Henry Adewoye, M.D., Senior Vice President and Chief Medical Officer of Compugen, added, "This study evaluating COM701 in combination with BMS-986207 and nivolumab fits our overall clinical development strategy of advancing novel therapies in cancers with high unmet medical need. We have previously reported partial responses with COM701 as monotherapy and in combination with nivolumab in patients with extremely challenging to treat cancer types, such as MSS platinum resistant primary peritoneal cancer and MSS-CRC. These preliminary clinical data support our preclinical work indicating that PVRIG and PD-1 are distinct pathways and that inhibition of the two may result in clinical benefit to patients. The triple combination will further test our science-driven hypothesis that PVRIG, TIGIT, and PD-1 are non-redundant inhibitory pathways and that their simultaneous blockade is expected to further enhance anti-tumor immune responses and broaden the patient population responsive to cancer immunotherapies. We look forward to collaborating with Bristol Myers Squibb on this important study."

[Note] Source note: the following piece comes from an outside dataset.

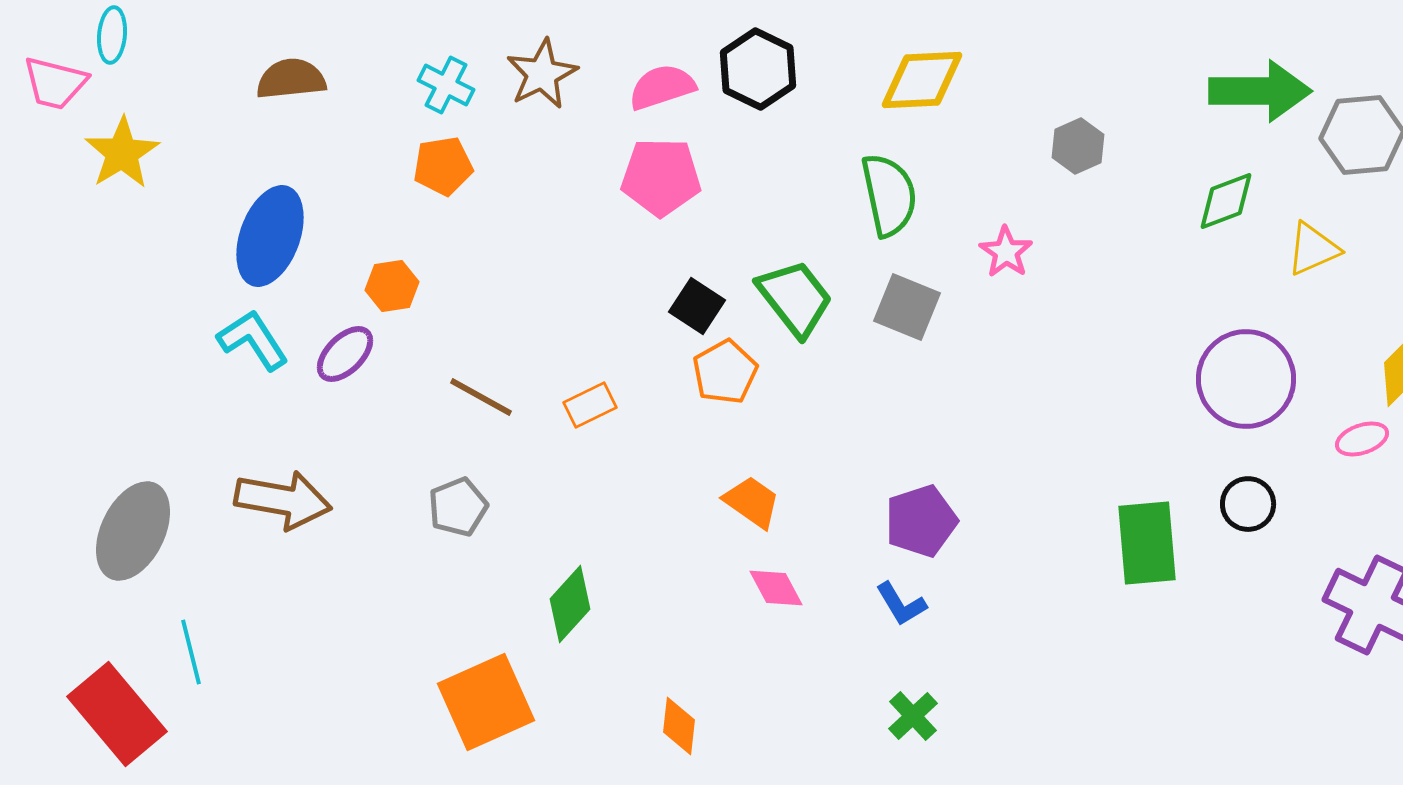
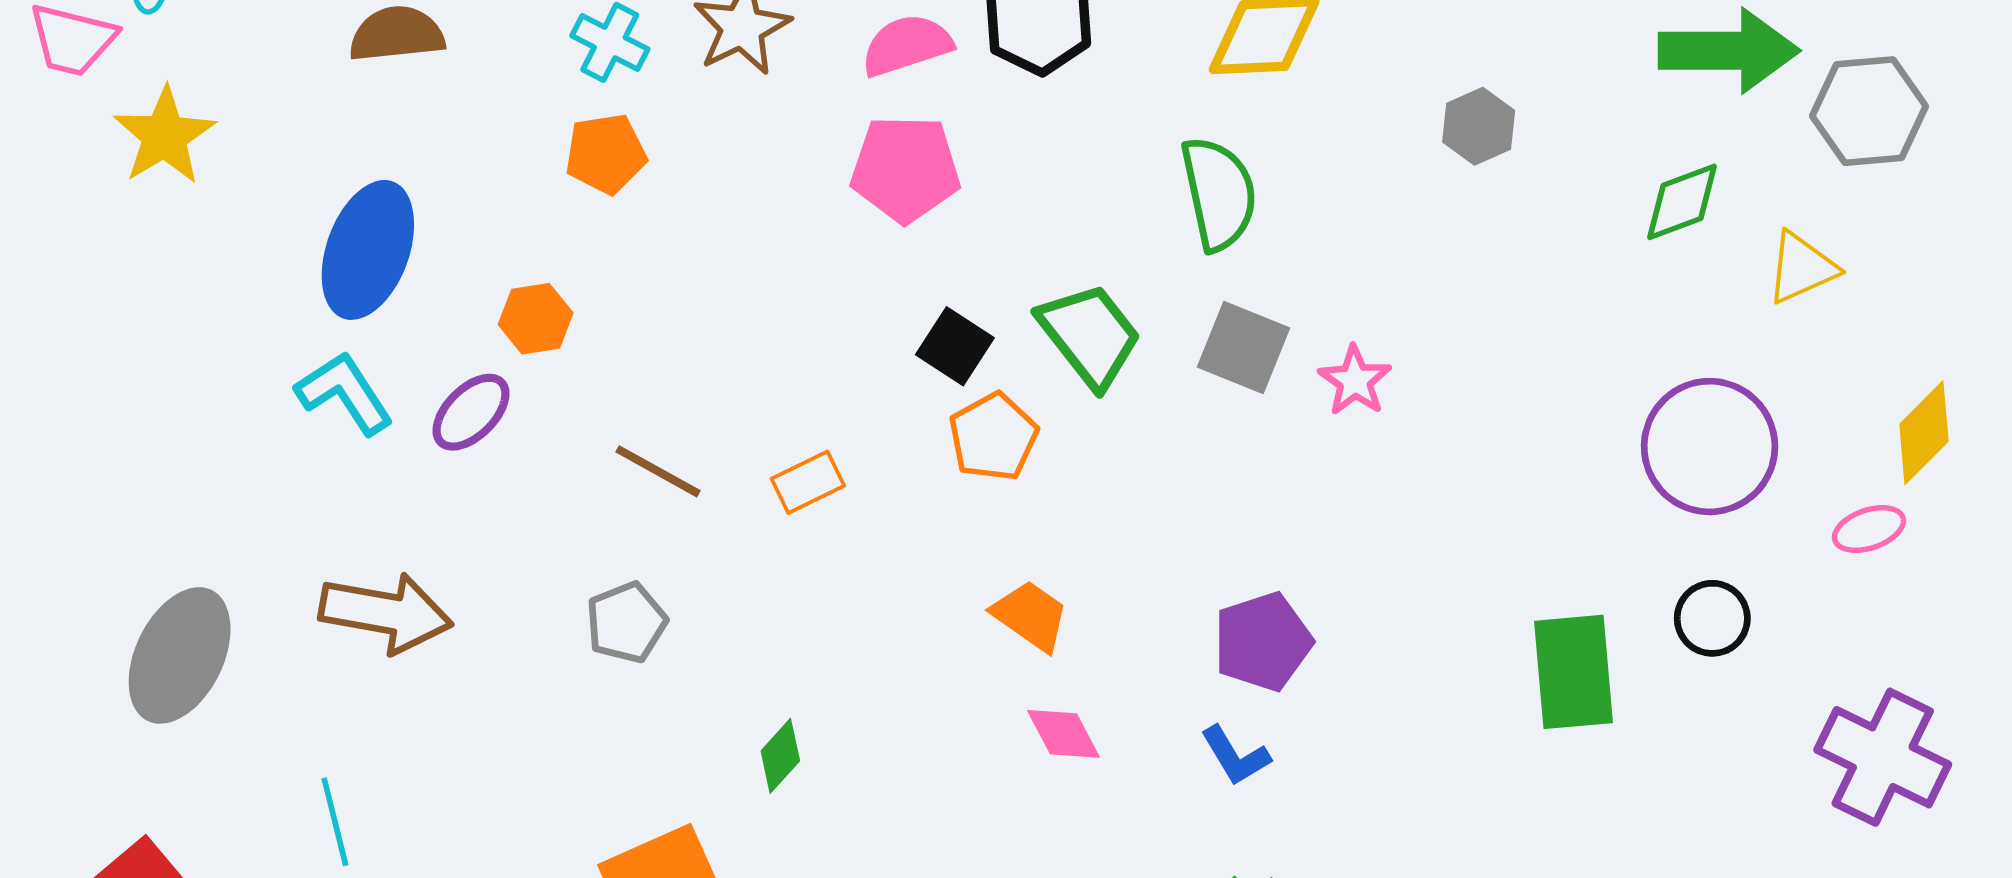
pink star: (1006, 252) -> (1355, 381), moved
green diamond: (570, 604) -> (780, 756), size x0.7
cyan line: (191, 652) -> (335, 822), moved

Under this IND, the Company intends to initiate an open-label Phase 1/2 trial designed to evaluate the safety, tolerability and preliminary antitumor activity of COM701 in combination with Opdivo and BMS-986207 during dose escalation, as well as anti-tumor activity in selected tumor types in the expansion cohorts. Dose levels for Opdivo and BMS-986207 combinations have already been determined through prior testing by Bristol Myers Squibb, allowing for dose escalation of COM701 with fixed doses of Opdivo and BMS-986207.
About COM701
COM701 is a humanized antibody that binds with high affinity to PVRIG, a novel immune checkpoint discovered computationally by Compugen, and blocks the interaction with its ligand, PVRL2. TIGIT, an immune checkpoint discovered computationally by Compugen in 2009, and PVRIG constitute parallel immune checkpoint pathways that counteract DNAM, a costimulatory receptor on T cells and NK cells. Preclinical data suggest that the blockade of PVRIG induces a robust anti-tumor immune response and demonstrates synergistic activity when used in combination with inhibitors of TIGIT and/or PD-1. Currently, COM701 is being evaluated in a Phase 1 clinical study. Data from the ongoing study have shown that COM701 is well-tolerated and demonstrated preliminary signals of anti-tumor activity in a heavily pretreated patient population.